DATA section start

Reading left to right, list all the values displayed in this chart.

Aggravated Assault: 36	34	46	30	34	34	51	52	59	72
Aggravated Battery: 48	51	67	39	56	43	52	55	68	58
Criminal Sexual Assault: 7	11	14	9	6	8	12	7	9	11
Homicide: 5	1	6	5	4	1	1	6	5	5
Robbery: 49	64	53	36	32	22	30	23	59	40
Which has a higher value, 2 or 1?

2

DATA section end

WORK ITEM: Lay out every line of the listing above as a numbered list, skipping the blank lines.

SOLUTION FOR THIS EXERCISE:
1. Reading left to right, list all the values displayed in this chart.
2. Aggravated Assault: 36	34	46	30	34	34	51	52	59	72
3. Aggravated Battery: 48	51	67	39	56	43	52	55	68	58
4. Criminal Sexual Assault: 7	11	14	9	6	8	12	7	9	11
5. Homicide: 5	1	6	5	4	1	1	6	5	5
6. Robbery: 49	64	53	36	32	22	30	23	59	40
7. Which has a higher value, 2 or 1?
8. 2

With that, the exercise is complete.